* **Requirement**
Each line below needs to be returned exactly. Skip any picture.

________

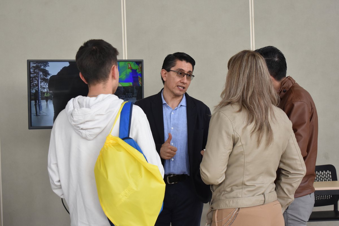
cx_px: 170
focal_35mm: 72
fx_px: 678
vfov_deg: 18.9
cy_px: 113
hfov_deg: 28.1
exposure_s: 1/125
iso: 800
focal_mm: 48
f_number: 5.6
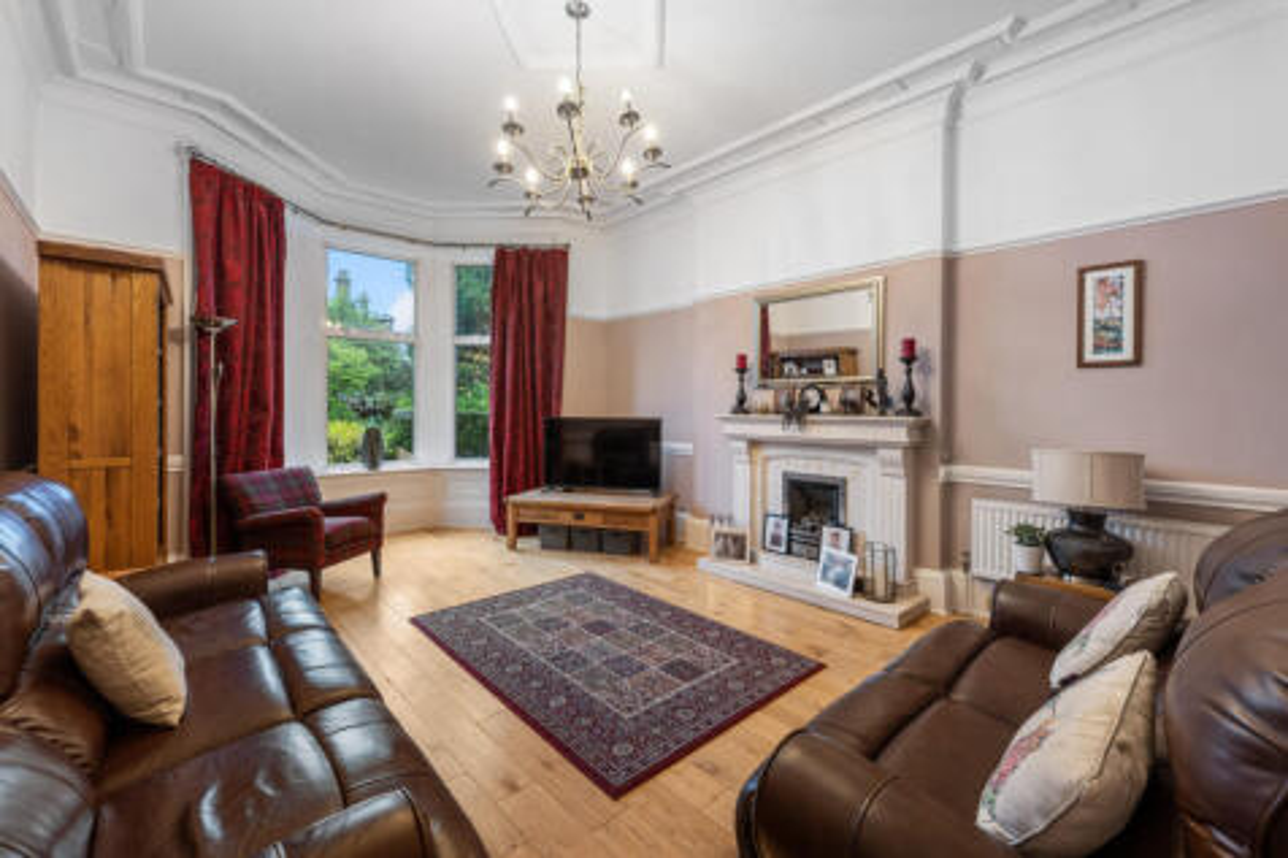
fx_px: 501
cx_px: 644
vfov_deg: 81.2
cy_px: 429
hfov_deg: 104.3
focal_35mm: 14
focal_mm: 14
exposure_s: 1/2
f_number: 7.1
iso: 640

________

* **Reply**
cx_px: 170
focal_35mm: 72
fx_px: 678
vfov_deg: 18.9
cy_px: 113
hfov_deg: 28.1
exposure_s: 1/125
iso: 800
focal_mm: 48
f_number: 5.6
fx_px: 501
cx_px: 644
vfov_deg: 81.2
cy_px: 429
hfov_deg: 104.3
focal_35mm: 14
focal_mm: 14
exposure_s: 1/2
f_number: 7.1
iso: 640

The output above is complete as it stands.